--- RECORDS PROVIDED Enclosed Below ---
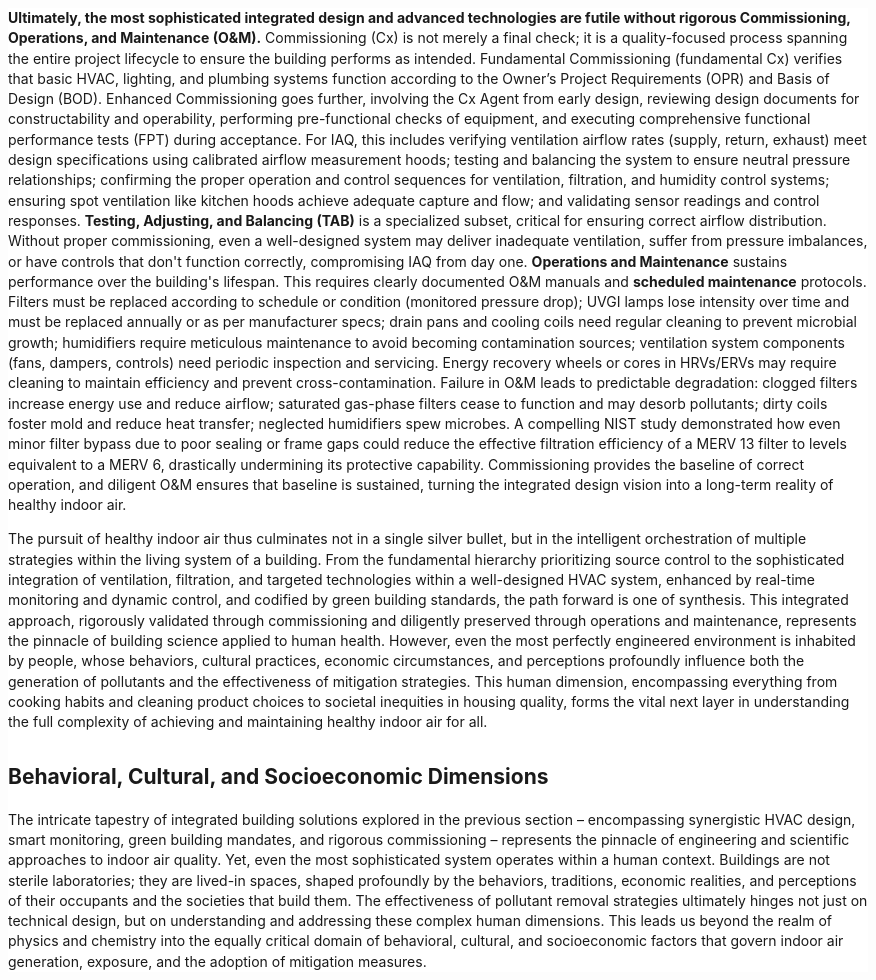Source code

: **Ultimately, the most sophisticated integrated design and advanced technologies are futile without rigorous Commissioning, Operations, and Maintenance (O&M).** Commissioning (Cx) is not merely a final check; it is a quality-focused process spanning the entire project lifecycle to ensure the building performs as intended. Fundamental Commissioning (fundamental Cx) verifies that basic HVAC, lighting, and plumbing systems function according to the Owner’s Project Requirements (OPR) and Basis of Design (BOD). Enhanced Commissioning goes further, involving the Cx Agent from early design, reviewing design documents for constructability and operability, performing pre-functional checks of equipment, and executing comprehensive functional performance tests (FPT) during acceptance. For IAQ, this includes verifying ventilation airflow rates (supply, return, exhaust) meet design specifications using calibrated airflow measurement hoods; testing and balancing the system to ensure neutral pressure relationships; confirming the proper operation and control sequences for ventilation, filtration, and humidity control systems; ensuring spot ventilation like kitchen hoods achieve adequate capture and flow; and validating sensor readings and control responses. **Testing, Adjusting, and Balancing (TAB)** is a specialized subset, critical for ensuring correct airflow distribution. Without proper commissioning, even a well-designed system may deliver inadequate ventilation, suffer from pressure imbalances, or have controls that don't function correctly, compromising IAQ from day one. **Operations and Maintenance** sustains performance over the building's lifespan. This requires clearly documented O&M manuals and **scheduled maintenance** protocols. Filters must be replaced according to schedule or condition (monitored pressure drop); UVGI lamps lose intensity over time and must be replaced annually or as per manufacturer specs; drain pans and cooling coils need regular cleaning to prevent microbial growth; humidifiers require meticulous maintenance to avoid becoming contamination sources; ventilation system components (fans, dampers, controls) need periodic inspection and servicing. Energy recovery wheels or cores in HRVs/ERVs may require cleaning to maintain efficiency and prevent cross-contamination. Failure in O&M leads to predictable degradation: clogged filters increase energy use and reduce airflow; saturated gas-phase filters cease to function and may desorb pollutants; dirty coils foster mold and reduce heat transfer; neglected humidifiers spew microbes. A compelling NIST study demonstrated how even minor filter bypass due to poor sealing or frame gaps could reduce the effective filtration efficiency of a MERV 13 filter to levels equivalent to a MERV 6, drastically undermining its protective capability. Commissioning provides the baseline of correct operation, and diligent O&M ensures that baseline is sustained, turning the integrated design vision into a long-term reality of healthy indoor air.

The pursuit of healthy indoor air thus culminates not in a single silver bullet, but in the intelligent orchestration of multiple strategies within the living system of a building. From the fundamental hierarchy prioritizing source control to the sophisticated integration of ventilation, filtration, and targeted technologies within a well-designed HVAC system, enhanced by real-time monitoring and dynamic control, and codified by green building standards, the path forward is one of synthesis. This integrated approach, rigorously validated through commissioning and diligently preserved through operations and maintenance, represents the pinnacle of building science applied to human health. However, even the most perfectly engineered environment is inhabited by people, whose behaviors, cultural practices, economic circumstances, and perceptions profoundly influence both the generation of pollutants and the effectiveness of mitigation strategies. This human dimension, encompassing everything from cooking habits and cleaning product choices to societal inequities in housing quality, forms the vital next layer in understanding the full complexity of achieving and maintaining healthy indoor air for all.

## Behavioral, Cultural, and Socioeconomic Dimensions

The intricate tapestry of integrated building solutions explored in the previous section – encompassing synergistic HVAC design, smart monitoring, green building mandates, and rigorous commissioning – represents the pinnacle of engineering and scientific approaches to indoor air quality. Yet, even the most sophisticated system operates within a human context. Buildings are not sterile laboratories; they are lived-in spaces, shaped profoundly by the behaviors, traditions, economic realities, and perceptions of their occupants and the societies that build them. The effectiveness of pollutant removal strategies ultimately hinges not just on technical design, but on understanding and addressing these complex human dimensions. This leads us beyond the realm of physics and chemistry into the equally critical domain of behavioral, cultural, and socioeconomic factors that govern indoor air generation, exposure, and the adoption of mitigation measures.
--- End of Enclosed RECORDS PROVIDED ---
_WHAT TO DO_:
Where a line in the entries holds "represents", copy that line.

_TASK ANSWER_:
The pursuit of healthy indoor air thus culminates not in a single silver bullet, but in the intelligent orchestration of multiple strategies within the living system of a building. From the fundamental hierarchy prioritizing source control to the sophisticated integration of ventilation, filtration, and targeted technologies within a well-designed HVAC system, enhanced by real-time monitoring and dynamic control, and codified by green building standards, the path forward is one of synthesis. This integrated approach, rigorously validated through commissioning and diligently preserved through operations and maintenance, represents the pinnacle of building science applied to human health. However, even the most perfectly engineered environment is inhabited by people, whose behaviors, cultural practices, economic circumstances, and perceptions profoundly influence both the generation of pollutants and the effectiveness of mitigation strategies. This human dimension, encompassing everything from cooking habits and cleaning product choices to societal inequities in housing quality, forms the vital next layer in understanding the full complexity of achieving and maintaining healthy indoor air for all.
The intricate tapestry of integrated building solutions explored in the previous section – encompassing synergistic HVAC design, smart monitoring, green building mandates, and rigorous commissioning – represents the pinnacle of engineering and scientific approaches to indoor air quality. Yet, even the most sophisticated system operates within a human context. Buildings are not sterile laboratories; they are lived-in spaces, shaped profoundly by the behaviors, traditions, economic realities, and perceptions of their occupants and the societies that build them. The effectiveness of pollutant removal strategies ultimately hinges not just on technical design, but on understanding and addressing these complex human dimensions. This leads us beyond the realm of physics and chemistry into the equally critical domain of behavioral, cultural, and socioeconomic factors that govern indoor air generation, exposure, and the adoption of mitigation measures.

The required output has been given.